International Phone Rates Continue Dramatic DropBONN/PARIS/TOKYO - Telephone prices continued their dramatic tumble in the new millenium from the continent to Japan with German phone rates falling most sharply.
T-Mobil, the cellular phone subsidiary of Deutsche Telekom, the now privatized former German phone monopoly, announced a set of new price ranges late last month.
Weekend rates were cut by 54 percent, day rates more modestly. Rivals E-Plus and D2 Mannesmann quickly followed suit, and a telecom trade association predicted further cuts this year in the 20 percent to 30 percent range.
Last year, the German mobile-phone market grew by another 10 million subscribers to a total of 23 million customers, and a 28 percent penetration rate. T-Mobil boss Kay-Uwe Ricke said unfettered growth would continue for at least another 18 months.

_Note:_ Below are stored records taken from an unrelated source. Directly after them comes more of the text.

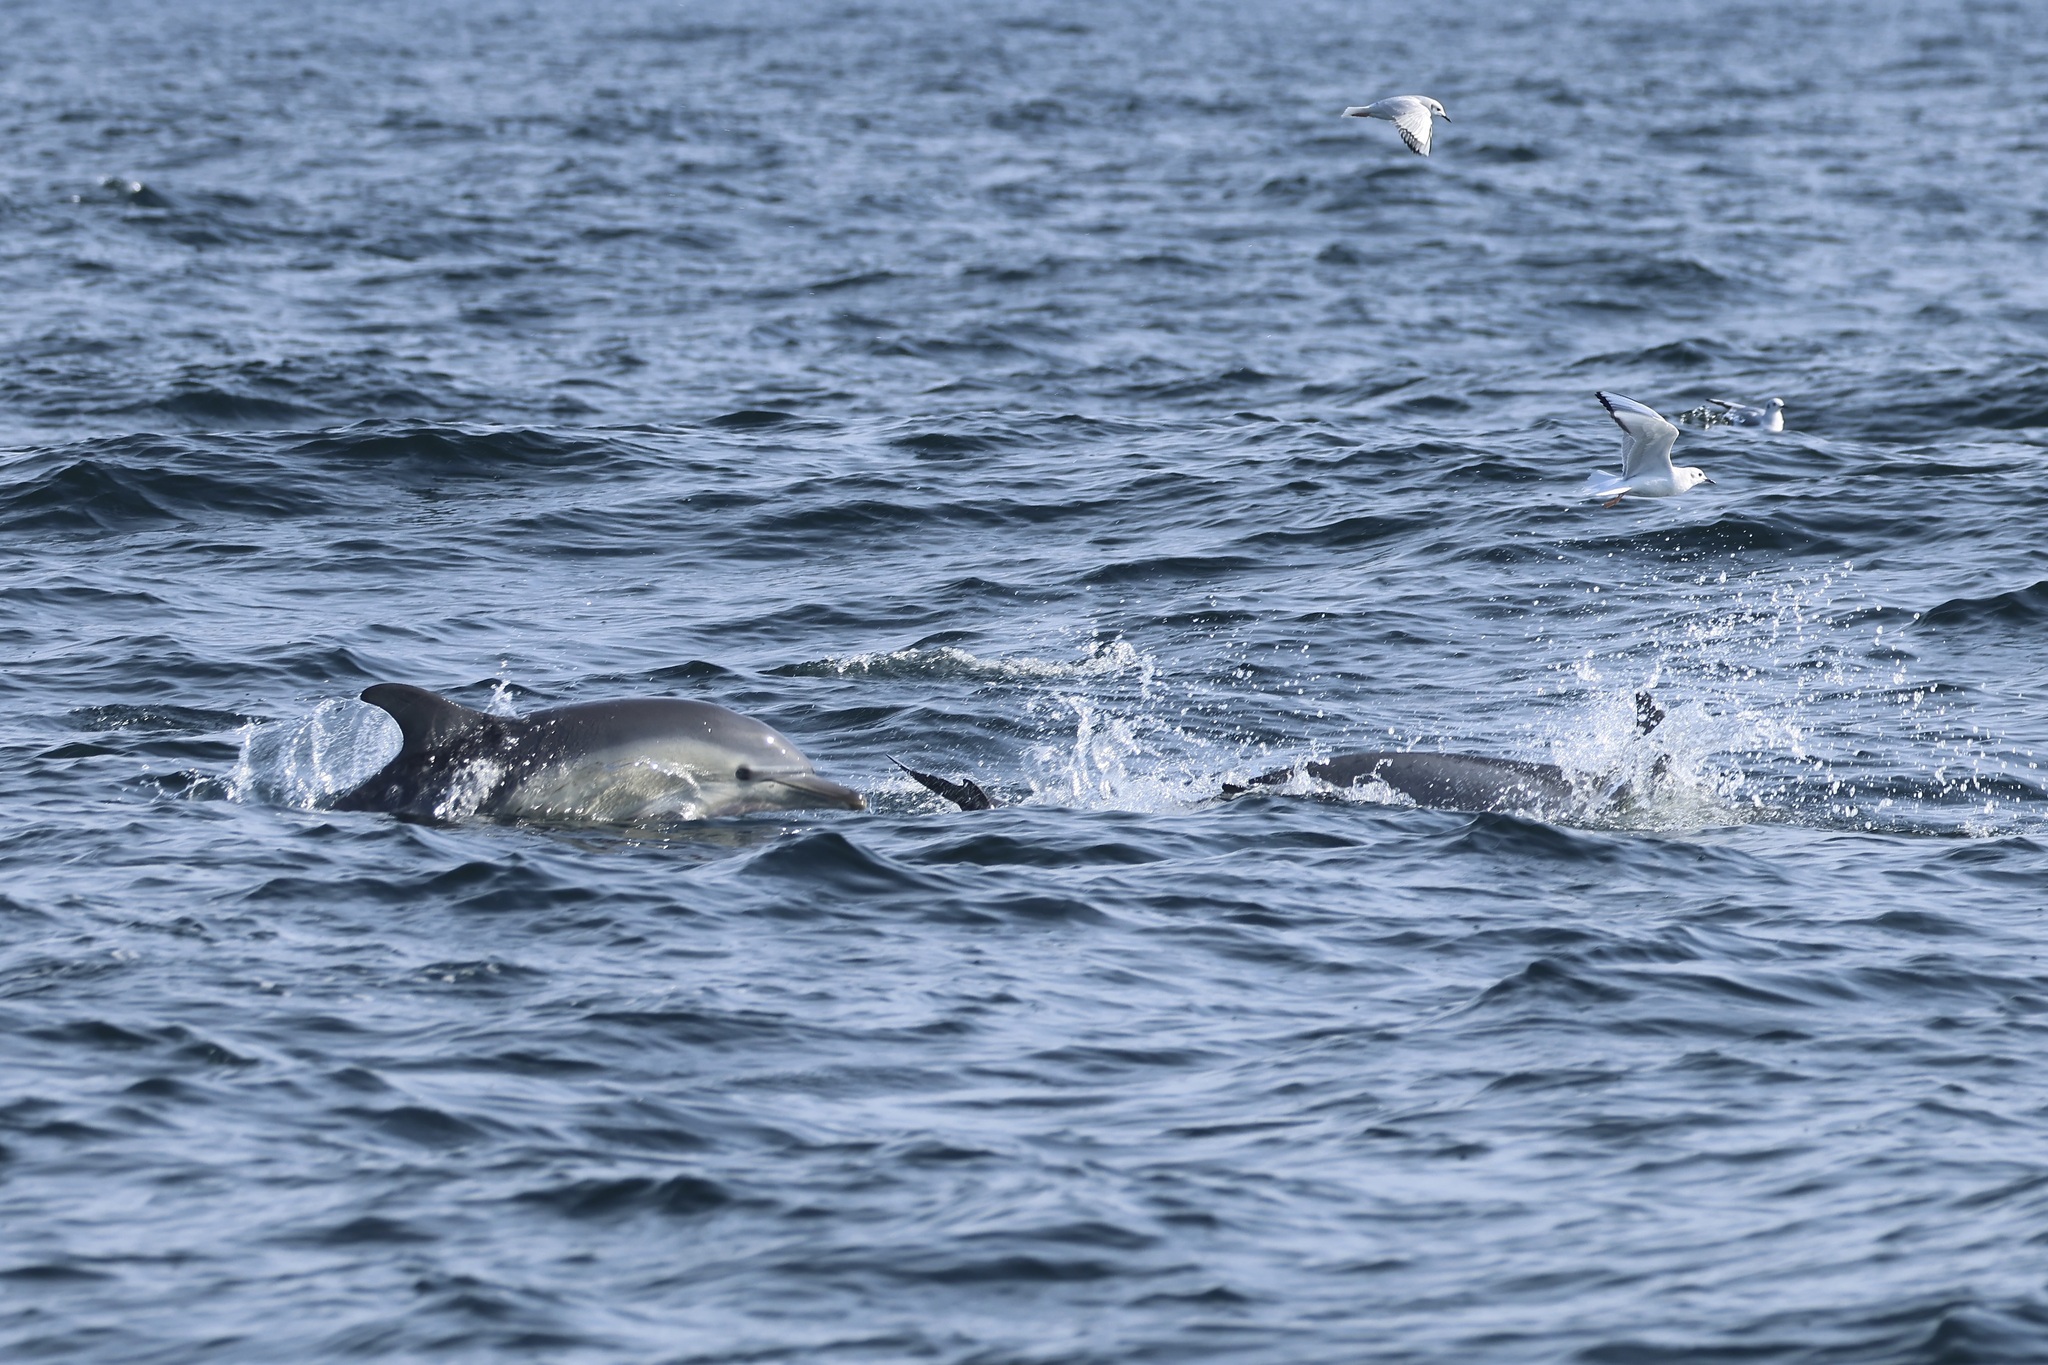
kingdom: Animalia
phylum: Chordata
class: Mammalia
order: Cetacea
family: Delphinidae
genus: Delphinus
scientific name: Delphinus delphis
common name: Common dolphin
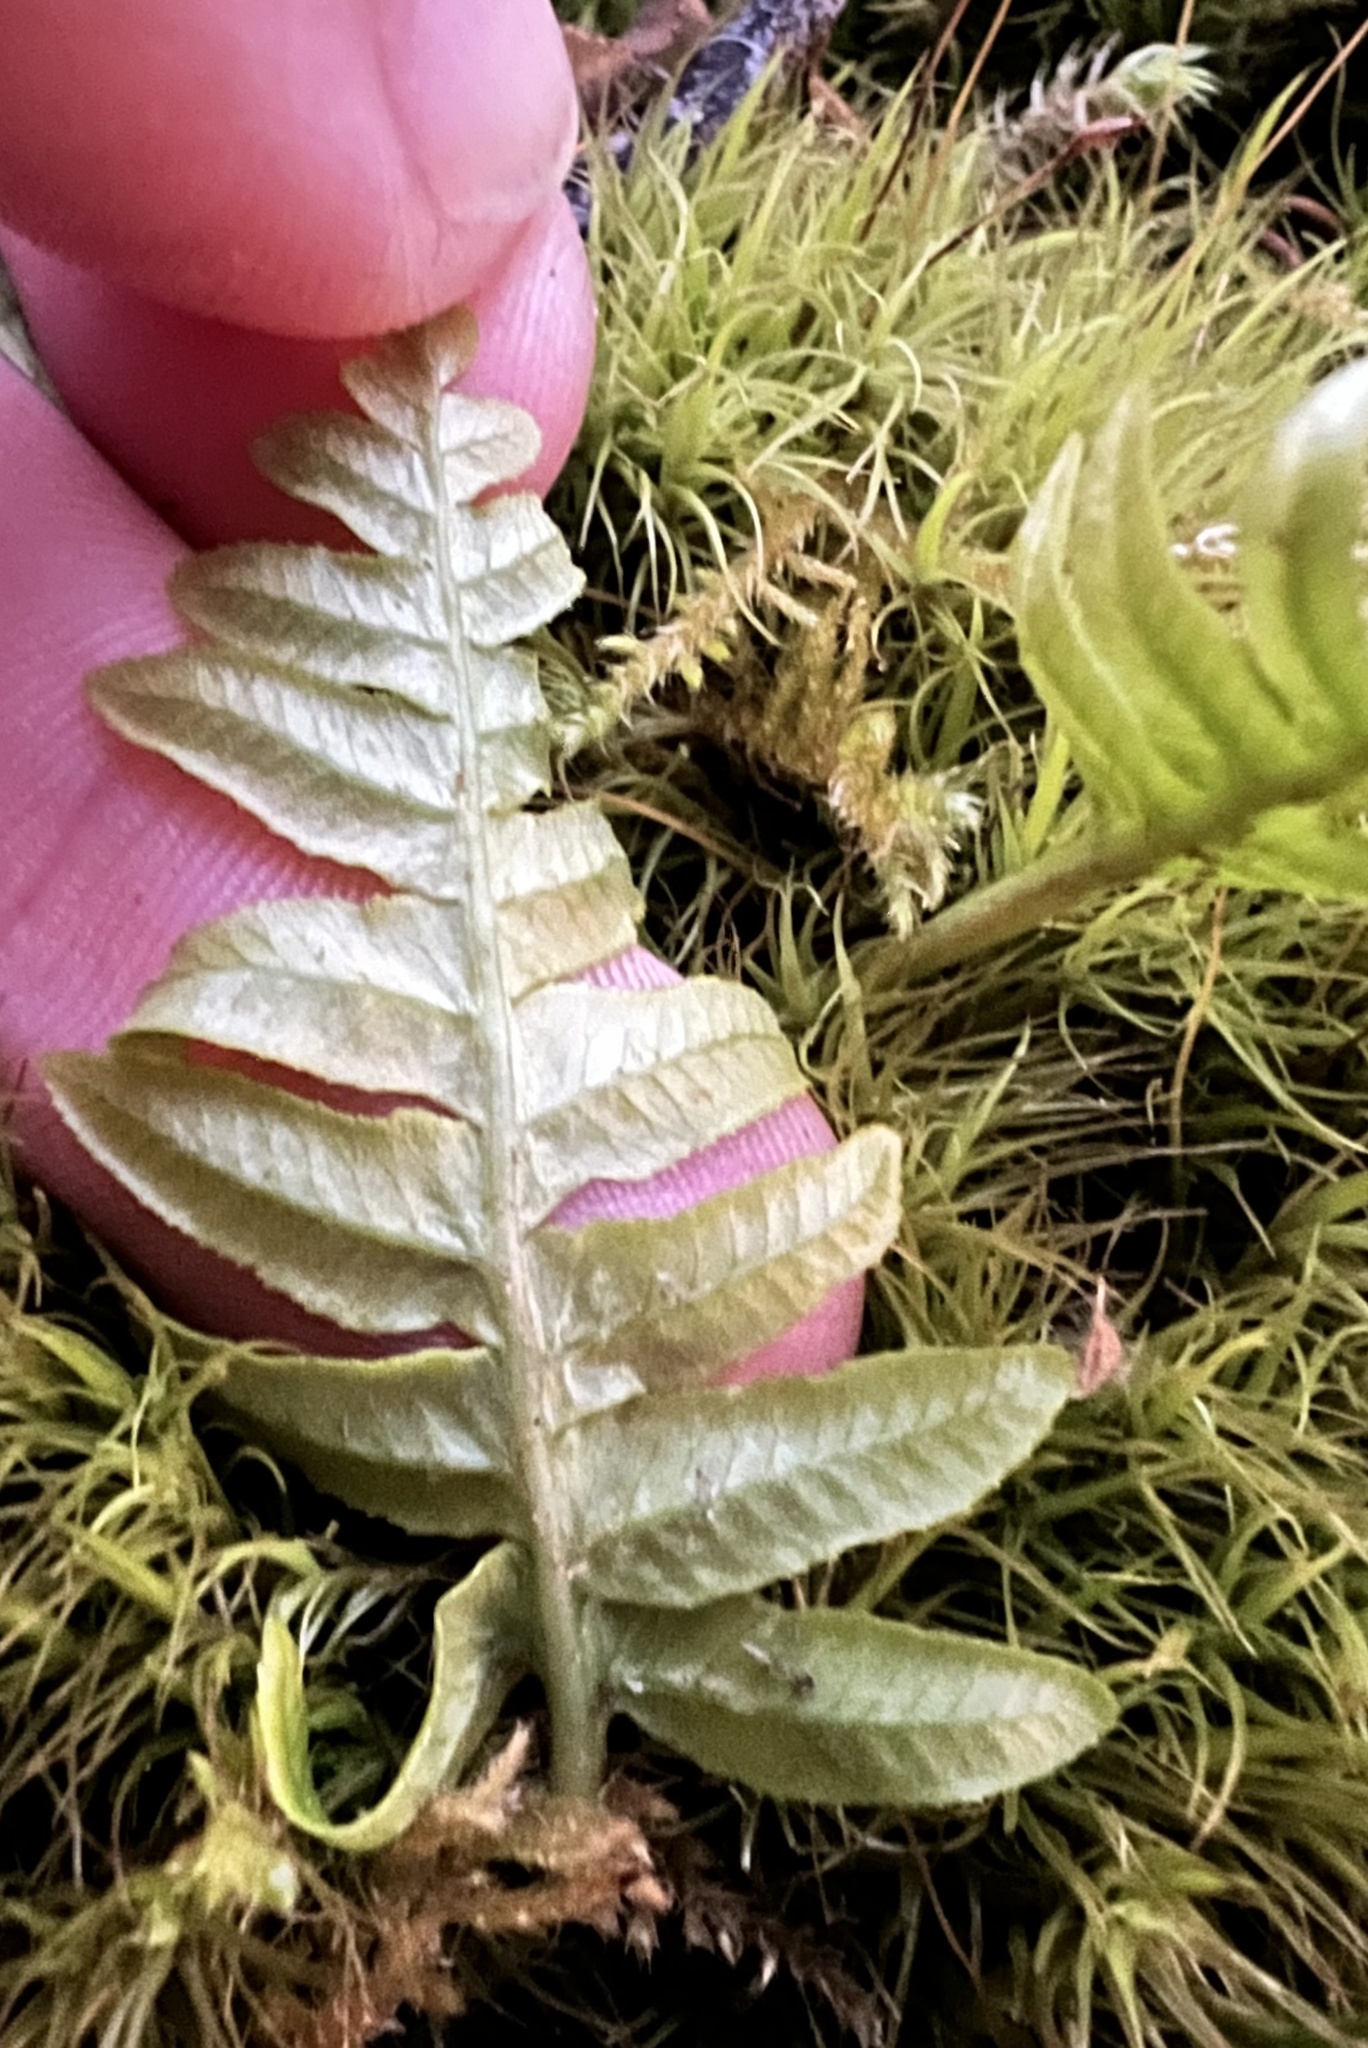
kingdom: Plantae
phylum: Tracheophyta
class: Polypodiopsida
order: Polypodiales
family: Polypodiaceae
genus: Polypodium
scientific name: Polypodium glycyrrhiza
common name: Licorice fern
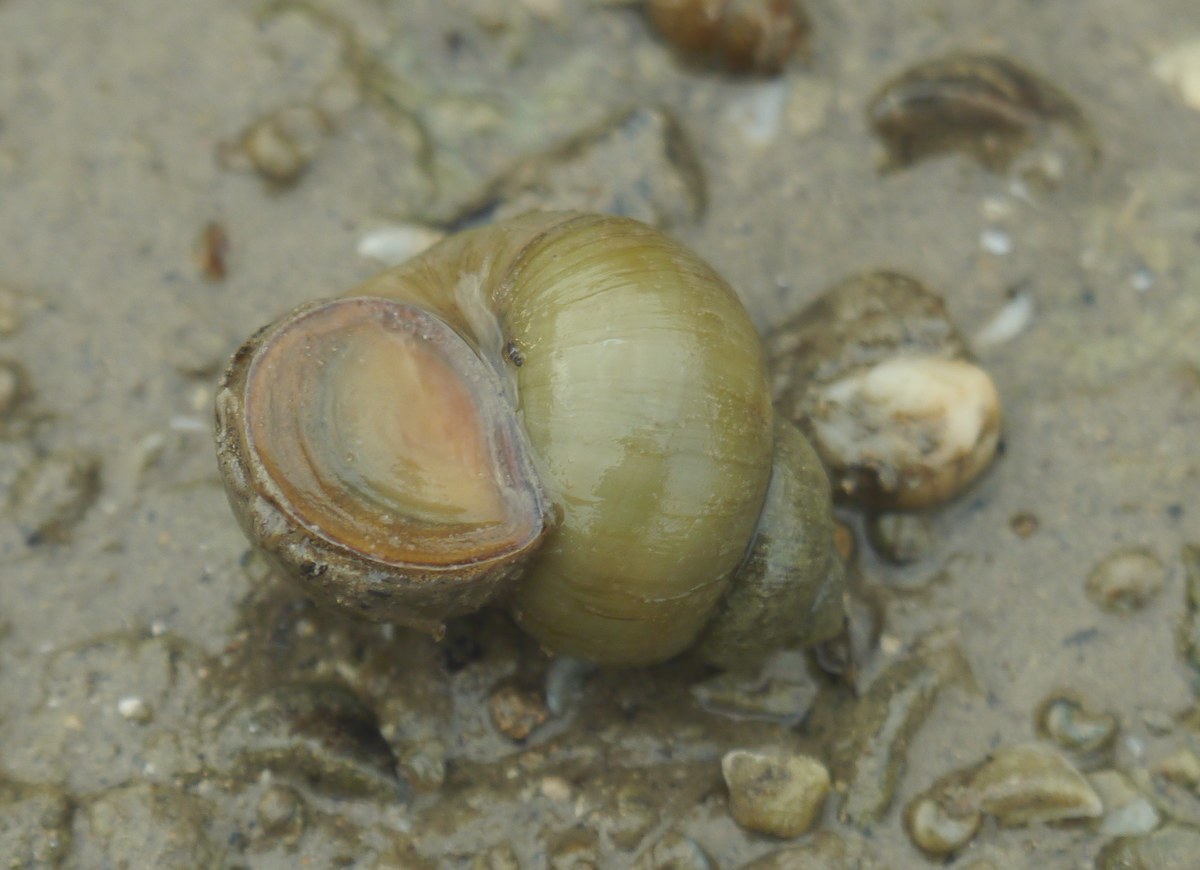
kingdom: Animalia
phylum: Mollusca
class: Gastropoda
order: Architaenioglossa
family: Viviparidae
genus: Viviparus
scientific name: Viviparus viviparus
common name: River snail
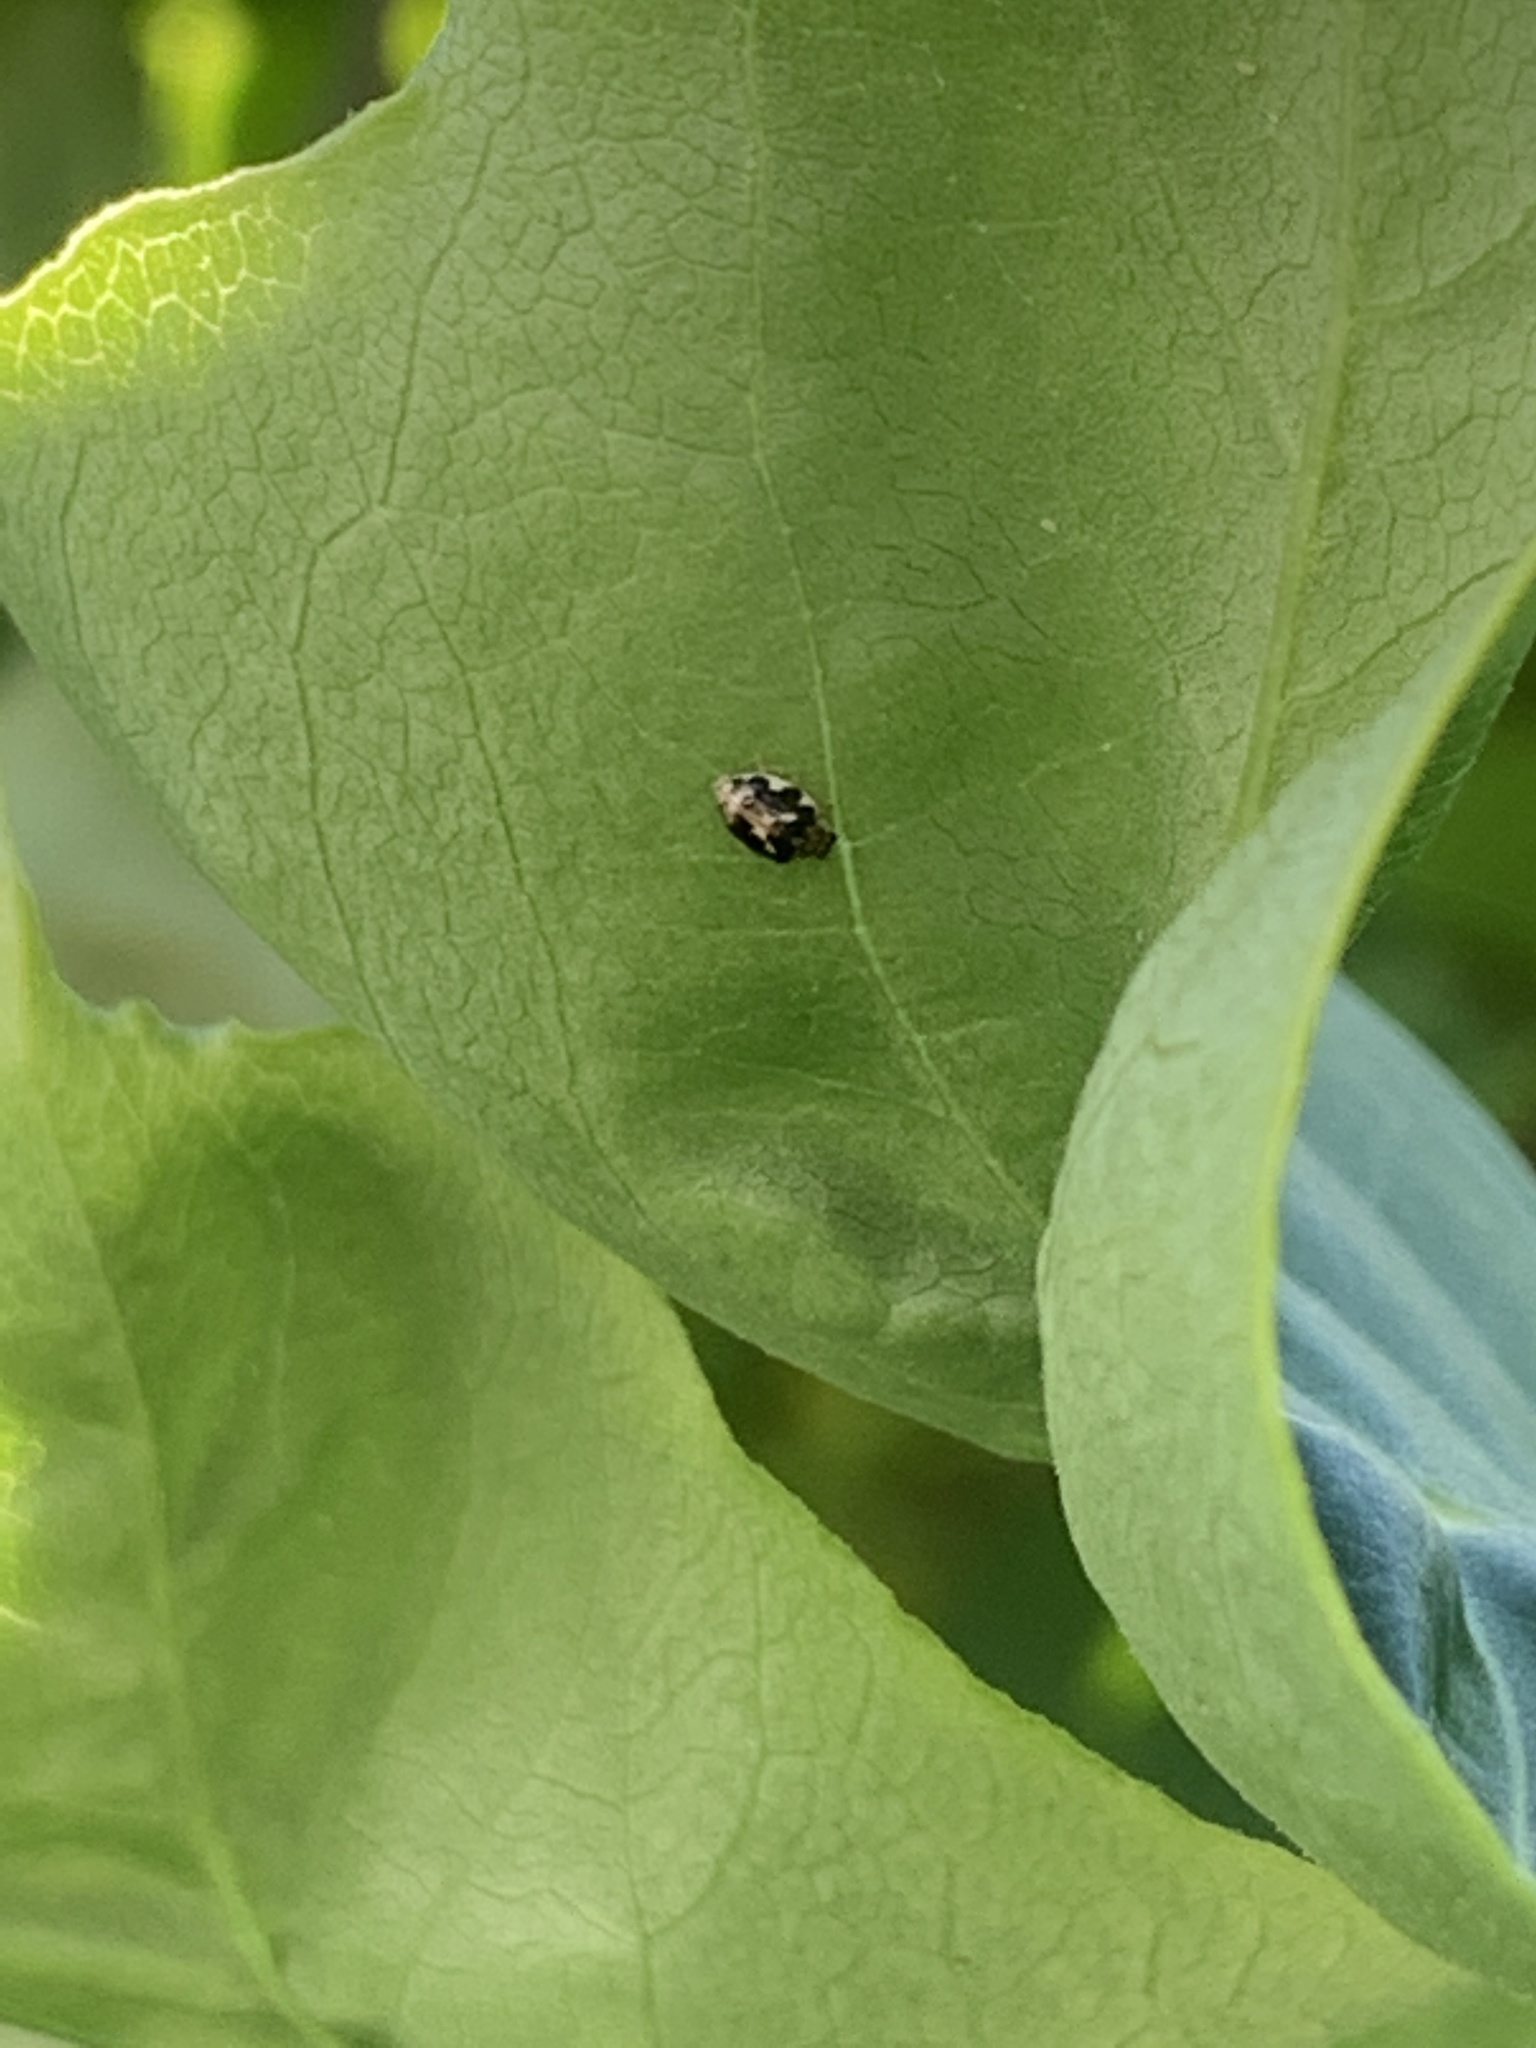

Nor are reductions limited to mobile phones. Regular phone prices were cut by 50 percent per minute during business hours. They're still far higher than in the United States, but cuts from 60 cents per minute to a quarter remain significant. High phone prices are probably the largest barrier to much more rapid Internet shopping and marketing growth. Unlimited surfing is simply too expensive for many European shoppers.
Wanadoo, France Telecom's portal site, has 1.5 million French and 520,000 foreign subscribers. Last month, it launched a new plan to make surfing more affordable through a range of lower flat rates. Starters can surf three hours a month for 39 French francs ($6.50); 10 hours cost 59 francs, 15 hours 79 francs, and 30 hours per month cost 159 francs ($36.50). The four plans require no longer term commitment.
In Japan, the latest round of price cuts is aimed at lower international telephone rates. Japan Telecom, a carrier affiliated with Japan Rail, announced average reductions of 1.8 percent and as high as 60 percent for some overseas calls.
Other Japanese carriers have not yet responded, but they quickly followed suit when Japan Telecom first introduced lower charges in October. They included NTT, Japan's biggest telecom player.